1. Protocol Reverse Engineering
   • Capture traffic samples in a testbed environment or from real-world ICS networks.
   • Identify message structures, function codes, and proprietary extensions.
2. Vendor Collaboration
   • Some vendors provide protocol documentation under NDA.
   • Collaborate with ICS OEMs to obtain deep insights into how their devices communicate.
3. Open-Source Communities
   • Projects like Wireshark support ICS protocol dissectors. Contributing to these projects helps advance the collective knowledge base.
   • ICS security communities often share partial protocol documentation or tips on decoding proprietary messages.

11. SIEM Solutions for ICS/OT

Traditional SIEMs like Splunk or IBM QRadar can ingest ICS logs, but may require custom parsers or add-ons. Specialized SIEM solutions or monitoring platforms cater specifically to ICS/OT environments:

1. MALCOM (Modbus Analysis & Logging for Cybersecurity)
   • Focuses on Modbus parsing, logging, and anomaly detection.
   • Often used in labs or small to medium ICS environments.
2. [Dragos Platform](https://www.dragos.com/)
   • Comprehensive solution with native ICS protocol support and integrated threat intelligence.
   • Offers automated detection playbooks tailored to ICS TTPs.
3. Claroty xDome** / Secure Remote Access**
   • Provides deep visibility into ICS assets and comms.
   • Integrates with existing SIEMs or can act as a standalone analytics solution.
4. Tenable for OT
   • Offers visibility into OT assets and network traffic, helping identify vulnerabilities in industrial environments.
   • Integrates with broader Tenable solutions for unified security management.
5. Security Onion
   • An open-source platform for threat hunting, log analysis, and intrusion detection.
   • Can be extended to ICS/OT use cases with customized protocol parsers and integrations, providing additional visibility into industrial networks.

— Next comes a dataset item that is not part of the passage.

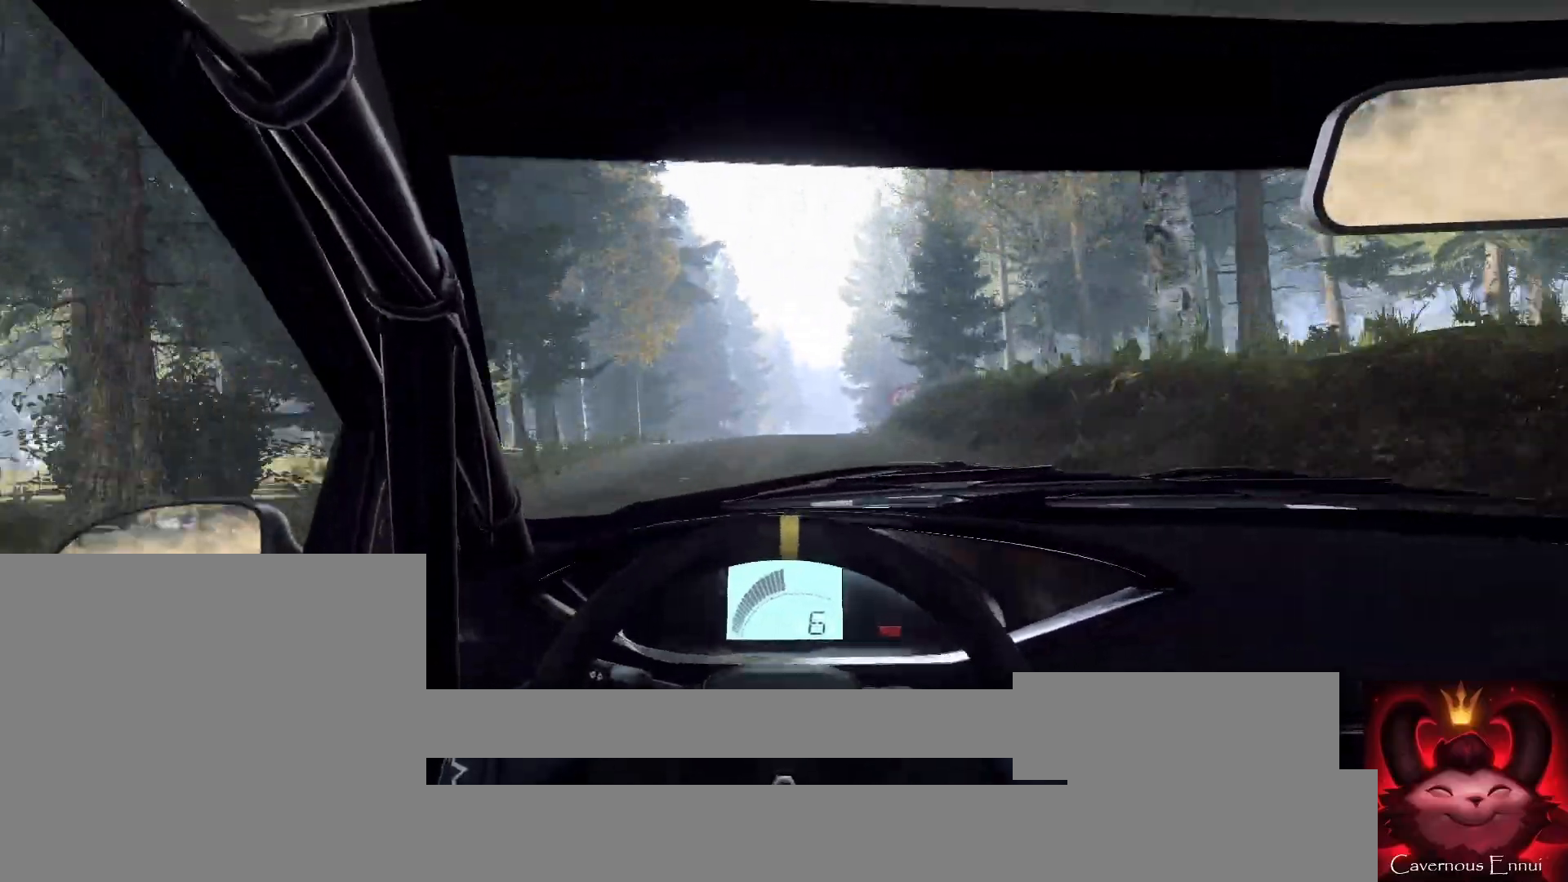
{"buttons": [], "left_stick": "right", "right_stick": "up", "events": [[67, "right_stick", "up"], [100, "left_stick", "center"], [467, "left_stick", "right"]]}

When choosing a SIEM or ICS monitoring platform, ensure it can parse the protocols used in your environment, integrate with asset inventory tools, and has minimal impact on network performance.

12. Conclusion

Securing ICS/OT environments demands a specialized approach that accounts for industrial systems' physical processes, unique protocols, and continuous uptime requirements. From careful network and system forensics to deploying tailored alerts and leveraging ICS-focused threat intelligence, the ultimate goal is maintaining safety, reliability, and resilience in critical infrastructures. As IT-OT convergence accelerates, organizations must invest in the right tools, research, and partnerships to defend against evolving cyber threats.

References

1. NIST SP 800-82 Revision 2, Guide to Industrial Control Systems (ICS) Security
   - https://csrc.nist.gov/publications/detail/sp/800-82/rev-2/final
2. SANS ICS410 ICS/SCADA Essentials
   - https://www.sans.org/cyber-security-courses/ics-scada-essentials/
3. ICS-CERT Recommended Practices
   - https://www.cisa.gov/uscert/ics
4. Dragos Threat Intelligence
   - https://www.dragos.com/threat-intelligence/
5. Nozomi Networks Solutions
   - https://www.nozominetworks.com/
6. Wireshark (ICS Protocol Dissector)
   - https://www.wireshark.org/
7. MALCOM
   - https://cisagov.github.io/Malcolm/

By understanding the interplay between IT and OT, and deploying robust network and system forensics, organizations can better protect their industrial operations from ever-evolving cyber threats.